SOURCE RECORDS section start

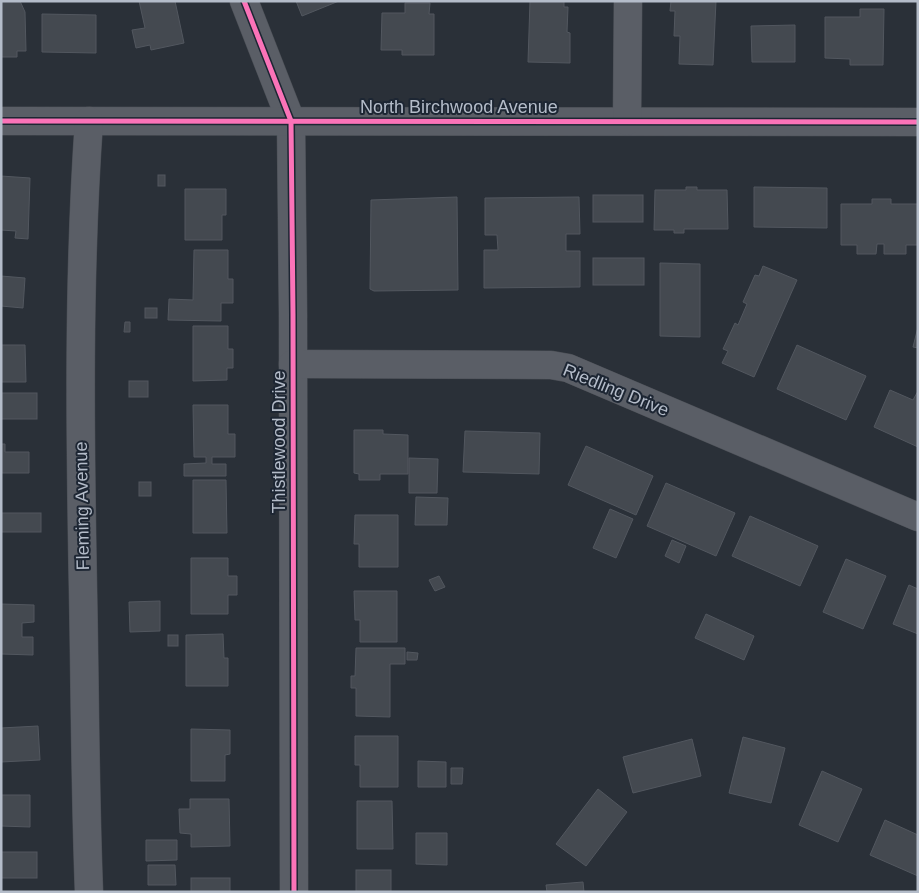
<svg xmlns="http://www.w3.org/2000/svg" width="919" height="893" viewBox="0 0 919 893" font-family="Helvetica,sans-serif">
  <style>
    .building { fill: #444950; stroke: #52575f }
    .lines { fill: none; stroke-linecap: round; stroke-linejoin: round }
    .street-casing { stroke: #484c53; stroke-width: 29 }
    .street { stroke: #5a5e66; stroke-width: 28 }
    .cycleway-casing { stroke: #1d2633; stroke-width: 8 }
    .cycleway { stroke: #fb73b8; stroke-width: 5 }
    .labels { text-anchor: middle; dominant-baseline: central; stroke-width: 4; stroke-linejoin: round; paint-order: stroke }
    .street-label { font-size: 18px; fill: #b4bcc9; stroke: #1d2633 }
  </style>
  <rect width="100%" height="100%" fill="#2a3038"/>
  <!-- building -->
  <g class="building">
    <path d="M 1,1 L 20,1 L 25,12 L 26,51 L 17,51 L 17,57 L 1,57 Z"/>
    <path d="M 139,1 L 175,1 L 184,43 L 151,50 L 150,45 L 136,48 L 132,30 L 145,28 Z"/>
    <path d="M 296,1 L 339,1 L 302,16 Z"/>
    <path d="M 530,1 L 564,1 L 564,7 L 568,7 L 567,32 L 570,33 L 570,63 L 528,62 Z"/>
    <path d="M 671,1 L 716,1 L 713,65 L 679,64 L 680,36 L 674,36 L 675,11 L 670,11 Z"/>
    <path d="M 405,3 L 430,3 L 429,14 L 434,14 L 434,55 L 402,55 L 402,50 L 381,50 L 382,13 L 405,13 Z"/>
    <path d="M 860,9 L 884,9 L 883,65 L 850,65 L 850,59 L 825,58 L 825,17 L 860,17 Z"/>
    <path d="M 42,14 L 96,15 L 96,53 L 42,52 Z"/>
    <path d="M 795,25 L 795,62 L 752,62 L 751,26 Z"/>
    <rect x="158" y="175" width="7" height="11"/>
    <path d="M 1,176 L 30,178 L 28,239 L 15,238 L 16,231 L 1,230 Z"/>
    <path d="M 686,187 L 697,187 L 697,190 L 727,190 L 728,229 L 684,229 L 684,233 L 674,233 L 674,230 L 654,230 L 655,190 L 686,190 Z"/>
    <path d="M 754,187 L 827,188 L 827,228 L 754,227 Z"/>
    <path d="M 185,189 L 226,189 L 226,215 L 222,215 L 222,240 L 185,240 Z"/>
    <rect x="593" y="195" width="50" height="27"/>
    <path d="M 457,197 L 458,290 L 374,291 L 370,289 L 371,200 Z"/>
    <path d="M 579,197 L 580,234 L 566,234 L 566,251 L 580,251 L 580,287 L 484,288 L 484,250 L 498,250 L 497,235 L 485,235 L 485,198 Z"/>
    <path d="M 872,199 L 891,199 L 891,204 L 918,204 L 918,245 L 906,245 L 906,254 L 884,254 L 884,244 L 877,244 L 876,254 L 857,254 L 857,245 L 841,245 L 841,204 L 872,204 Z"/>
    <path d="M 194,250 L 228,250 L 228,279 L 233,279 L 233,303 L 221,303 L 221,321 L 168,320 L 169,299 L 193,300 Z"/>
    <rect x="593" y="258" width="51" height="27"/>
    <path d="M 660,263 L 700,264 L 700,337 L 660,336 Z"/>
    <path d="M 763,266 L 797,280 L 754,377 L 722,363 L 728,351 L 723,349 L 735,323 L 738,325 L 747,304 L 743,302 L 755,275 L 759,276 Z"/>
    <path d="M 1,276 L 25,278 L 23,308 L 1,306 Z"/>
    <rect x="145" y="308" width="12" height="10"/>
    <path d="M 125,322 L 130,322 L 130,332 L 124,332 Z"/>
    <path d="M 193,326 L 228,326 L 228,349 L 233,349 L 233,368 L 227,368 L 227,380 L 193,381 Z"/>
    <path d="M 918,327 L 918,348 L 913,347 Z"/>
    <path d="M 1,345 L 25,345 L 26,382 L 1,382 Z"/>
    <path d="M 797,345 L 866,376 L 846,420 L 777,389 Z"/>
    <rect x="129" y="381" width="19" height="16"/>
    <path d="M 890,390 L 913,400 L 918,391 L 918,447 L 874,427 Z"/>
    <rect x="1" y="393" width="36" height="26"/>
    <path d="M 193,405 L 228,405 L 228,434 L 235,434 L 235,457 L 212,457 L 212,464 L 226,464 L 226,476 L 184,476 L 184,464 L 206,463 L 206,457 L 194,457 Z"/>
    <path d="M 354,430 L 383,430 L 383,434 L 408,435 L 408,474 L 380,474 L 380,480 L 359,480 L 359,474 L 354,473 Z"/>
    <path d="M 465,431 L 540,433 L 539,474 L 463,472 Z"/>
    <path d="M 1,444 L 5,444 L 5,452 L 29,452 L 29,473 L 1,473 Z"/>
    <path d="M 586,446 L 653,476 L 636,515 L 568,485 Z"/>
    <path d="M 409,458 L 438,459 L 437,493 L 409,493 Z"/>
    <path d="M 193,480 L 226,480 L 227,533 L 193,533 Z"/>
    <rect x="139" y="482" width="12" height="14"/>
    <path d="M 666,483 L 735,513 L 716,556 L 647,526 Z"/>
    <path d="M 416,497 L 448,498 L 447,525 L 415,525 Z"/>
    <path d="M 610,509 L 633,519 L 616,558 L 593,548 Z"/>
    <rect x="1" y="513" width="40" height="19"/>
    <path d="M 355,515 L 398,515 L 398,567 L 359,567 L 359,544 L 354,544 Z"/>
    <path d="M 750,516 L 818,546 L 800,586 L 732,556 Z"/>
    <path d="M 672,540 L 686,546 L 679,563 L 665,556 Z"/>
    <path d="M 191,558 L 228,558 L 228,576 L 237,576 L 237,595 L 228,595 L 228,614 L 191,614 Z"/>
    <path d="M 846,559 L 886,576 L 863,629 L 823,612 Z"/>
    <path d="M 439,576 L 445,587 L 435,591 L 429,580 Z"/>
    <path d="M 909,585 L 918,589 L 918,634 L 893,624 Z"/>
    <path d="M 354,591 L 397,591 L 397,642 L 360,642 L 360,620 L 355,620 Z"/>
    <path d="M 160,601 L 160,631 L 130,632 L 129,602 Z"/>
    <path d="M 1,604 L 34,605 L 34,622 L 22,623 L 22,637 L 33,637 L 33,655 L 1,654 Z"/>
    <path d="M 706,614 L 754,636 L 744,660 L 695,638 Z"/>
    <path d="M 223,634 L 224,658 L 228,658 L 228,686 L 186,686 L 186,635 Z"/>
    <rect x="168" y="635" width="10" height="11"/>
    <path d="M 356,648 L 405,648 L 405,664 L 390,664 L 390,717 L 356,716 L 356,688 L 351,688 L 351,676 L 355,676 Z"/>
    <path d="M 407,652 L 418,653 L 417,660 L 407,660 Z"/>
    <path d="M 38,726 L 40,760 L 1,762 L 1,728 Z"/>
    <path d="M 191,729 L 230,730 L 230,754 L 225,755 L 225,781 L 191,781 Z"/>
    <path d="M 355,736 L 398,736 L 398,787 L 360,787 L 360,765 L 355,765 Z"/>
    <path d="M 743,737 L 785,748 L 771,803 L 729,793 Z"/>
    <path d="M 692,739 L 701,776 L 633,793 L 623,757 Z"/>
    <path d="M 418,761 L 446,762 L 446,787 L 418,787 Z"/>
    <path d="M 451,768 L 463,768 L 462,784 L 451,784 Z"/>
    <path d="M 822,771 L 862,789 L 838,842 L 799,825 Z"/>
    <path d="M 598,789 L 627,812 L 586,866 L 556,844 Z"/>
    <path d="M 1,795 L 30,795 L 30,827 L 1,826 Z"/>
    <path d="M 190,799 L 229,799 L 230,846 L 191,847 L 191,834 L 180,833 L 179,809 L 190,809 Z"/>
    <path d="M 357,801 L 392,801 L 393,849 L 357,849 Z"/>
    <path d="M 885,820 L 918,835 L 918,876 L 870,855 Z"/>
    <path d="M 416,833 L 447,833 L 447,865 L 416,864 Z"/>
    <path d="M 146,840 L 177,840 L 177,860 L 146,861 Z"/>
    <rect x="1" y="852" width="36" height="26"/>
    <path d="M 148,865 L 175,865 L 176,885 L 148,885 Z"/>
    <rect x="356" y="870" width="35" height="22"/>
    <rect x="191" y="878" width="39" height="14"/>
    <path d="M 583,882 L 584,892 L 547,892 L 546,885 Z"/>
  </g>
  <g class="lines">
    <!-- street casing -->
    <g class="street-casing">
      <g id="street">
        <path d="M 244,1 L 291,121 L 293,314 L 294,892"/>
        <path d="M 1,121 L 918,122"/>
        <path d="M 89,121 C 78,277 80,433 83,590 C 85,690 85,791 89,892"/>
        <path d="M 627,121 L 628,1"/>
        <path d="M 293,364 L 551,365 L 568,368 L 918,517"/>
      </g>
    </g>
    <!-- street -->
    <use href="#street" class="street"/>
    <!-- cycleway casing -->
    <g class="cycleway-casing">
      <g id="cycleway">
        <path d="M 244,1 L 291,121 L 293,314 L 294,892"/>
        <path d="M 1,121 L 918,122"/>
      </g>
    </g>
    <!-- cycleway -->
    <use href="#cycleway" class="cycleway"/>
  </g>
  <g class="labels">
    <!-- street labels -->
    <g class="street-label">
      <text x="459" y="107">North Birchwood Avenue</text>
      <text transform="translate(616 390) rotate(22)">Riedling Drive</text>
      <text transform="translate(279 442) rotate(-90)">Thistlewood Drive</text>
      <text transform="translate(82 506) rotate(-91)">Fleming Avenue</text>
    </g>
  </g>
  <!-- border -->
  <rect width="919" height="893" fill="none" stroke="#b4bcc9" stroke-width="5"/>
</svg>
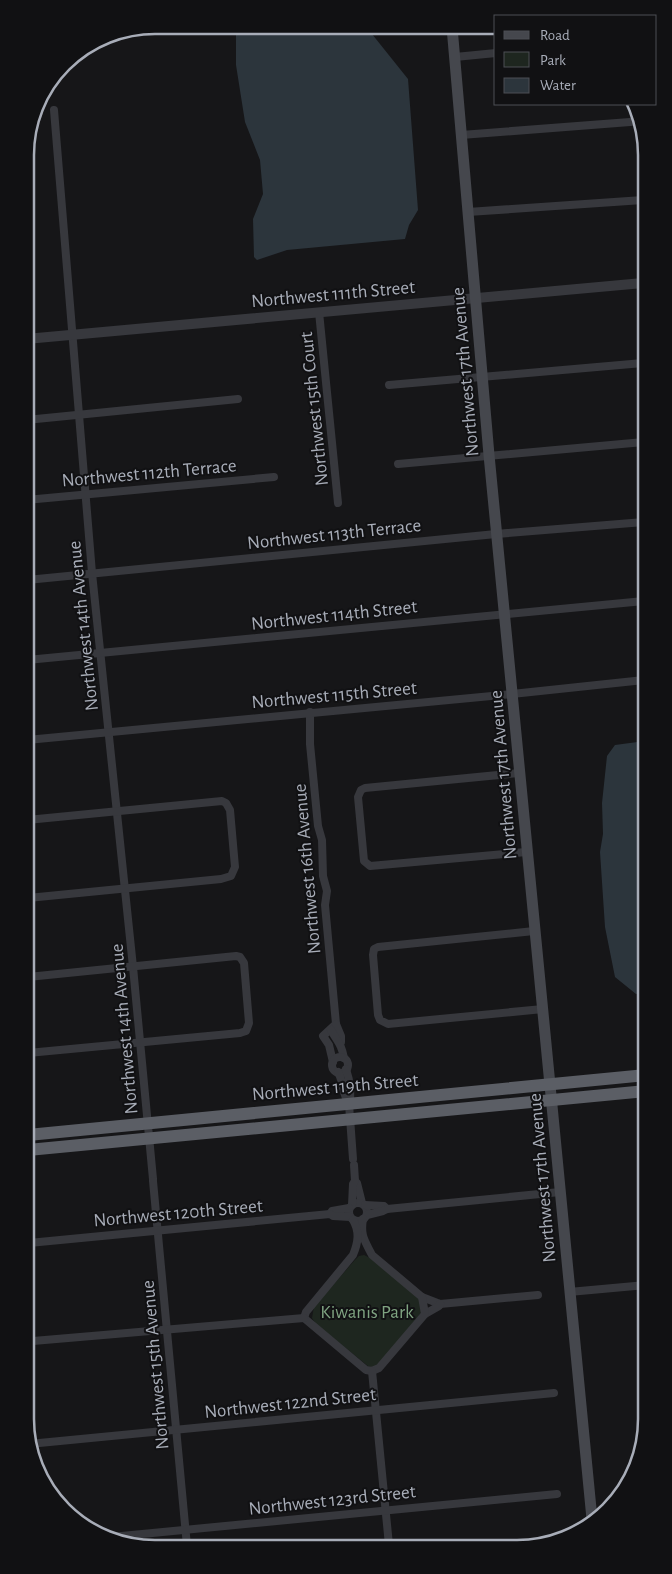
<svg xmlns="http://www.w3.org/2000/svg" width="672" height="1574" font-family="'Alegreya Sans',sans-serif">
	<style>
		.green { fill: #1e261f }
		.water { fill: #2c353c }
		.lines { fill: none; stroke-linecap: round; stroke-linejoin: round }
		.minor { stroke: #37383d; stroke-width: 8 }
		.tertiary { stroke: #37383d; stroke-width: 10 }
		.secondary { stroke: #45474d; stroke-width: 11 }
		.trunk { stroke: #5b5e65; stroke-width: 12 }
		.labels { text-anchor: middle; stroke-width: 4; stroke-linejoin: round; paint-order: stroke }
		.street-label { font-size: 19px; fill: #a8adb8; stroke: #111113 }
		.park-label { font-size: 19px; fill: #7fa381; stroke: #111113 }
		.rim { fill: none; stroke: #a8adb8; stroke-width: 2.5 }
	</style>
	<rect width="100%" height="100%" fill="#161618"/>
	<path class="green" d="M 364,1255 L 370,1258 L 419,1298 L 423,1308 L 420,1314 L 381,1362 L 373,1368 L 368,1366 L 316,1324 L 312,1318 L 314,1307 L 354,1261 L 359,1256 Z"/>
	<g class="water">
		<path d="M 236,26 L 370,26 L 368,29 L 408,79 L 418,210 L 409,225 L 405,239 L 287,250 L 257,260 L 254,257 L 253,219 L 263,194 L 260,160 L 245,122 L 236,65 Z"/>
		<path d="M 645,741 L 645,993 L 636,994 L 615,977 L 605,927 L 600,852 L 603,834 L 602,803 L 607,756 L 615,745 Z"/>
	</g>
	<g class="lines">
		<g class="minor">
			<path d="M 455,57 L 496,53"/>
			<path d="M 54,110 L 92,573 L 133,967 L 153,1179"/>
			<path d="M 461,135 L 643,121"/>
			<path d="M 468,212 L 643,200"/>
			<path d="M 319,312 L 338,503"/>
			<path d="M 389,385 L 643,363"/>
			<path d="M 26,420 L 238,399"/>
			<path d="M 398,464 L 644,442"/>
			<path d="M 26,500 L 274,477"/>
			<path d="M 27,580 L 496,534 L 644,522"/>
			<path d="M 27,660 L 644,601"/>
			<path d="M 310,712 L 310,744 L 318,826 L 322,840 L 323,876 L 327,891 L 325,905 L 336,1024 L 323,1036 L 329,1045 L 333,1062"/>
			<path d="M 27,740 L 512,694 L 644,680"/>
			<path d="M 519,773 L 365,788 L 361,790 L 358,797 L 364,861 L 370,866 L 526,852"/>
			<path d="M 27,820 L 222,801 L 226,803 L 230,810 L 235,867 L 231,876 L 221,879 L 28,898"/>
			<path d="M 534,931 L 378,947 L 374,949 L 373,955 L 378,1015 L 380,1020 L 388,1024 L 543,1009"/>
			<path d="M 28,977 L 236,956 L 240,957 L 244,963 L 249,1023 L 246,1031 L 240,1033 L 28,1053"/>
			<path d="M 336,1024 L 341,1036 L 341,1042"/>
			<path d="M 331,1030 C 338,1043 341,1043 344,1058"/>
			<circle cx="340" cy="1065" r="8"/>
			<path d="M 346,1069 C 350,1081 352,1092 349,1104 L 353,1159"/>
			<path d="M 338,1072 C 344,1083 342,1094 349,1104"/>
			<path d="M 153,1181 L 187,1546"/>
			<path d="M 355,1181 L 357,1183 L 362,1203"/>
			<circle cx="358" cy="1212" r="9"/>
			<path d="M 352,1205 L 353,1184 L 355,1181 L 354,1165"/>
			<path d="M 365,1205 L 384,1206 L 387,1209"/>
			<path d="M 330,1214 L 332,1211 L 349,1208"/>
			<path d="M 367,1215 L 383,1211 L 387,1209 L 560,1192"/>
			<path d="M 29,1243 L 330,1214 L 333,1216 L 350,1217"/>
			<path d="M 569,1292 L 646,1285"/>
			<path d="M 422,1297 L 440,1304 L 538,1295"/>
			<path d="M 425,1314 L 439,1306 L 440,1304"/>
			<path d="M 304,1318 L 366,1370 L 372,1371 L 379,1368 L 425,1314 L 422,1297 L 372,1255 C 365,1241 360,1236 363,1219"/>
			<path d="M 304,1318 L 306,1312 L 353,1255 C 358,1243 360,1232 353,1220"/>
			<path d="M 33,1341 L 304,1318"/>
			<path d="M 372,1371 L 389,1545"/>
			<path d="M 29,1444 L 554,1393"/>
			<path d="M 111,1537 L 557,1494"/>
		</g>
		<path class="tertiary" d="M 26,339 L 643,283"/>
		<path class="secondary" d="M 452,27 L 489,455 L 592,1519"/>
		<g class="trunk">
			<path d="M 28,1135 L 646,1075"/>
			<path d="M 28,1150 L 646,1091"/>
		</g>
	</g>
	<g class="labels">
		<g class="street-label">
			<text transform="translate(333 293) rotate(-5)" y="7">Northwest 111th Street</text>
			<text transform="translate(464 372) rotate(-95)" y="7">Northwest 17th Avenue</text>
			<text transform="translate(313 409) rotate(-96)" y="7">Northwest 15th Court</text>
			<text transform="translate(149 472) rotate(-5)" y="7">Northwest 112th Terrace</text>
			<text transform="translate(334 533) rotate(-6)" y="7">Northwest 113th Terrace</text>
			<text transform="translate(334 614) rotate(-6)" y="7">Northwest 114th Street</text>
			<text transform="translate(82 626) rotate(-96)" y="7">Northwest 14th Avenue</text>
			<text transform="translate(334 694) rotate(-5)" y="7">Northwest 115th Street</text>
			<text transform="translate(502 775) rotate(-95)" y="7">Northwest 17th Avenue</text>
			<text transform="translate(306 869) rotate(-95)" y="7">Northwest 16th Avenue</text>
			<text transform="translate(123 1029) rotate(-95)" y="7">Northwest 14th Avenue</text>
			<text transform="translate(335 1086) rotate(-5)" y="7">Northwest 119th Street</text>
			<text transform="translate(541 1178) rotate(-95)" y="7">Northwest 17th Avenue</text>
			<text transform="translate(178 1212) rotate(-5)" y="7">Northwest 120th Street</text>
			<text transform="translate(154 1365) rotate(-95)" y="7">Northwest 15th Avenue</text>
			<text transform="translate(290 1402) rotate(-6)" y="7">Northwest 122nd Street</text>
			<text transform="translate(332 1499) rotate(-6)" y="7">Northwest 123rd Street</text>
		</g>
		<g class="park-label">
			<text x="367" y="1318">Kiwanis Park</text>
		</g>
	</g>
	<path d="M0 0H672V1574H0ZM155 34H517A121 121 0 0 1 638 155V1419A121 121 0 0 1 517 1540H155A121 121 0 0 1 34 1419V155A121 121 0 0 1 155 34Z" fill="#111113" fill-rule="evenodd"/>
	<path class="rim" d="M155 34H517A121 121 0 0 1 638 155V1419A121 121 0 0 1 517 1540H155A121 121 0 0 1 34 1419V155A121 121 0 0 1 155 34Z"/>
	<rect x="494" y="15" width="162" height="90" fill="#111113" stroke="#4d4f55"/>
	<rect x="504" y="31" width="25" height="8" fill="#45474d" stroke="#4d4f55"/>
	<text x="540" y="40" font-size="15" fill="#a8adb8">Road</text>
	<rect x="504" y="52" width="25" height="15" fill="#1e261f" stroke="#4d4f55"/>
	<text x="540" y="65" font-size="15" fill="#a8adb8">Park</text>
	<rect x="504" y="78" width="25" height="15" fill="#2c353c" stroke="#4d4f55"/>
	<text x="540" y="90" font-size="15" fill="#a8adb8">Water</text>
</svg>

SOURCE RECORDS section end

EXERCISE:
In your answer, include only the lines above starting at the line that holds "<!-- street labels -->" and ending at the line that holds "<!-- border -->", copied exactly.

YOUR SOLUTION:
    <!-- street labels -->
    <g class="street-label">
      <text x="459" y="107">North Birchwood Avenue</text>
      <text transform="translate(616 390) rotate(22)">Riedling Drive</text>
      <text transform="translate(279 442) rotate(-90)">Thistlewood Drive</text>
      <text transform="translate(82 506) rotate(-91)">Fleming Avenue</text>
    </g>
  </g>
  <!-- border -->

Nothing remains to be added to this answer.